[What needs to be done] In the entries below, find the line with "badges and ratings." and the line with "# guess-app"; give again those lines and every line between them, exactly.
** Opening Exercise data block **
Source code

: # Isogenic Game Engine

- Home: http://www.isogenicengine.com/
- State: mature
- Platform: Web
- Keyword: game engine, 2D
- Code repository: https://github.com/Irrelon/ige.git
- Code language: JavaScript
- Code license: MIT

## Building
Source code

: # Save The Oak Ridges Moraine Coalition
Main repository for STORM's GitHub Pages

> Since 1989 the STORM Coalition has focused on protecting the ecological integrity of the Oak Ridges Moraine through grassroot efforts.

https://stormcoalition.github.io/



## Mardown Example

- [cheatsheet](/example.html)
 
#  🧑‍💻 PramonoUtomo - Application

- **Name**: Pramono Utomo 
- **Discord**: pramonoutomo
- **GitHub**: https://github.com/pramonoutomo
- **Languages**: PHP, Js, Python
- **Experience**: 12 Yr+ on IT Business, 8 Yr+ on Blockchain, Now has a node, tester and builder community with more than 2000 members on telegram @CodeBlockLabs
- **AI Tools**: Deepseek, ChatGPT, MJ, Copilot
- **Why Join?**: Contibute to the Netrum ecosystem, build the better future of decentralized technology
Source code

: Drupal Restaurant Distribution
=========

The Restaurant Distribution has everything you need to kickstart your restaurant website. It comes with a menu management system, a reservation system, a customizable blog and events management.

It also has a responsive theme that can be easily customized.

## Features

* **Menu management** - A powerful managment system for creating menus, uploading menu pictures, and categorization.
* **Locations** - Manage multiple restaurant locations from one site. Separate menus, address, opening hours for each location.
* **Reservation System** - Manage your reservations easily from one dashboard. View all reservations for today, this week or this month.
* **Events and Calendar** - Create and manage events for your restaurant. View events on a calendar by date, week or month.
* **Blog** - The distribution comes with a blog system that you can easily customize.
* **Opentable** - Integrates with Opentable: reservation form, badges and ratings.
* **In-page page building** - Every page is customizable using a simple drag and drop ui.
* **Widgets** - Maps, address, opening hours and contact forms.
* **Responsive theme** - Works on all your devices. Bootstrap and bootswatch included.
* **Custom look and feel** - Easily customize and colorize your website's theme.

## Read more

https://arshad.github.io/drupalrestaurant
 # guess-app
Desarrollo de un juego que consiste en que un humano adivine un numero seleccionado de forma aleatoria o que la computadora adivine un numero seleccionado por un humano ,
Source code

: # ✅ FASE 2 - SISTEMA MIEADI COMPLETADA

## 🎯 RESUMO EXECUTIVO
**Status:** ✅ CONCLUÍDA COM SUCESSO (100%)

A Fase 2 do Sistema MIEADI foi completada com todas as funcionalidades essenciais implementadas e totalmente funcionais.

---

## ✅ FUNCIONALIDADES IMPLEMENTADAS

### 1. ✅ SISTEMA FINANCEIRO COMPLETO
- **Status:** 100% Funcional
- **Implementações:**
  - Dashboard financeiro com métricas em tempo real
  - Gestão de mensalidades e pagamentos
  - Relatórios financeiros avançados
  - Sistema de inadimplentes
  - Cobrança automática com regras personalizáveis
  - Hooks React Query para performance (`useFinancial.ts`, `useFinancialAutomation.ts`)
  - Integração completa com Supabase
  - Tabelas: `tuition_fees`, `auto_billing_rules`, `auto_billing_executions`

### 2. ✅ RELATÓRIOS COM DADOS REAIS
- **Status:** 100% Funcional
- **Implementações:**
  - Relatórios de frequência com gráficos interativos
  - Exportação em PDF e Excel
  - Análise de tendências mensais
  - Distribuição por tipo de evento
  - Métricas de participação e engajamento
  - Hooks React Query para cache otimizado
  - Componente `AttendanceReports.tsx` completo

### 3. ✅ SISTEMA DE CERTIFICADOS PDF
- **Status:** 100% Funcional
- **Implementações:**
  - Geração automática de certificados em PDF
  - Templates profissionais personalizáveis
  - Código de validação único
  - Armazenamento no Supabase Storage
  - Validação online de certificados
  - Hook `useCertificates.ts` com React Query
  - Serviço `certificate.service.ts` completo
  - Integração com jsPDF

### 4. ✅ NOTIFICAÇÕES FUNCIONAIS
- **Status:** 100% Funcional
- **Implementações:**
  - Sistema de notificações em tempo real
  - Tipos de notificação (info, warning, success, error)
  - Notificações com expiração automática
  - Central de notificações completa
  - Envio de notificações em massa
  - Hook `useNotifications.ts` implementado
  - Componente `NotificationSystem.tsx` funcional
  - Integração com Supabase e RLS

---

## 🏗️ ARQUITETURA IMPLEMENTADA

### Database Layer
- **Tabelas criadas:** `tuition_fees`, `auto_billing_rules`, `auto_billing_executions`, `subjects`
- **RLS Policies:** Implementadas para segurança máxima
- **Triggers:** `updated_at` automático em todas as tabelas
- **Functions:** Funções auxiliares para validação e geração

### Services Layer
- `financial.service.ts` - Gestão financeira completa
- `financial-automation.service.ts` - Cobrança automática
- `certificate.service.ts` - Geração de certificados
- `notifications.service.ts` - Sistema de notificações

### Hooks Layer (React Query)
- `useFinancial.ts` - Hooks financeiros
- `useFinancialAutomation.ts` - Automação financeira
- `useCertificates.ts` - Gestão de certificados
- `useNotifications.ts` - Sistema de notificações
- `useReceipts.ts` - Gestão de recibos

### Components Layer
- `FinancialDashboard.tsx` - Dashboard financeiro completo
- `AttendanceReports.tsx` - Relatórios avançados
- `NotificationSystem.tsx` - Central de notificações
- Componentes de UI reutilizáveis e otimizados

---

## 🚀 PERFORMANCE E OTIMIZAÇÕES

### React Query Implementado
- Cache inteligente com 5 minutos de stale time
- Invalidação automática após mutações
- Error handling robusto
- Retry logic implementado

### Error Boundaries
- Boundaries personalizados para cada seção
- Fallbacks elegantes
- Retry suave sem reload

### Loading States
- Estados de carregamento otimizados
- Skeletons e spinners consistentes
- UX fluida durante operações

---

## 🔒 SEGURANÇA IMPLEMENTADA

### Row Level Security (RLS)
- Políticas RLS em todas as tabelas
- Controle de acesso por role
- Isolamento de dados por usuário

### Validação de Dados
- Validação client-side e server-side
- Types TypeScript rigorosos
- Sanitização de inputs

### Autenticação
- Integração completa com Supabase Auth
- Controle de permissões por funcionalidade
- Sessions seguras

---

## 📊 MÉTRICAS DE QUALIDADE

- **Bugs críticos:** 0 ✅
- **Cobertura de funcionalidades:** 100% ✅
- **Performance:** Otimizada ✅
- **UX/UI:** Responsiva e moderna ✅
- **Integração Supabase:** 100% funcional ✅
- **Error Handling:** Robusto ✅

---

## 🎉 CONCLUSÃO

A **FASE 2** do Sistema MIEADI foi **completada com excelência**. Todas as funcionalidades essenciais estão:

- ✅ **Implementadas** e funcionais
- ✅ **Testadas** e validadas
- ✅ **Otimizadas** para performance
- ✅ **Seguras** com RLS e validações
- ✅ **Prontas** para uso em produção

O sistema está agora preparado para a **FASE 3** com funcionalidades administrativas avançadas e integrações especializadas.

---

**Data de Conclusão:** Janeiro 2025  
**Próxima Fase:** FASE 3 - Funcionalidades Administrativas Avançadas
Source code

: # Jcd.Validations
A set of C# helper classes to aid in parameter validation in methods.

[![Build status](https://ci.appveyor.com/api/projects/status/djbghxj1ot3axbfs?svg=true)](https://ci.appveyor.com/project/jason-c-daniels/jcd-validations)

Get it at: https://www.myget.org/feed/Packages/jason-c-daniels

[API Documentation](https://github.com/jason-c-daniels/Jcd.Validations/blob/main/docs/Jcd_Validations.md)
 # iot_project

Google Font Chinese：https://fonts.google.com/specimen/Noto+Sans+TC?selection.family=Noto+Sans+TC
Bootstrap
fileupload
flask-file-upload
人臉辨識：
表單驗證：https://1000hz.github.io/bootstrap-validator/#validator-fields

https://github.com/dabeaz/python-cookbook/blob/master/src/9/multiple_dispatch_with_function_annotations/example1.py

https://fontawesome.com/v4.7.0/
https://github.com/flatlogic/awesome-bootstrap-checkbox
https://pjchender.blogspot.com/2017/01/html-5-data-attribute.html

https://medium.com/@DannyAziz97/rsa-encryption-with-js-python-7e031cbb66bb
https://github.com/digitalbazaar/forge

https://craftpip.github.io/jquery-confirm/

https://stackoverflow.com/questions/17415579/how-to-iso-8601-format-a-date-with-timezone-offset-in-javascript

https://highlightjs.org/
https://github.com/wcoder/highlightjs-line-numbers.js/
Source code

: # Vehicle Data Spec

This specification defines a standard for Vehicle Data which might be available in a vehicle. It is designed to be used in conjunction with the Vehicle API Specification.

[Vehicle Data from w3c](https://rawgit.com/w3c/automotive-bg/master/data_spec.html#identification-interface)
** Closing Exercise data block **
[Response to this task]
* **Opentable** - Integrates with Opentable: reservation form, badges and ratings.
* **In-page page building** - Every page is customizable using a simple drag and drop ui.
* **Widgets** - Maps, address, opening hours and contact forms.
* **Responsive theme** - Works on all your devices. Bootstrap and bootswatch included.
* **Custom look and feel** - Easily customize and colorize your website's theme.

## Read more

https://arshad.github.io/drupalrestaurant
 # guess-app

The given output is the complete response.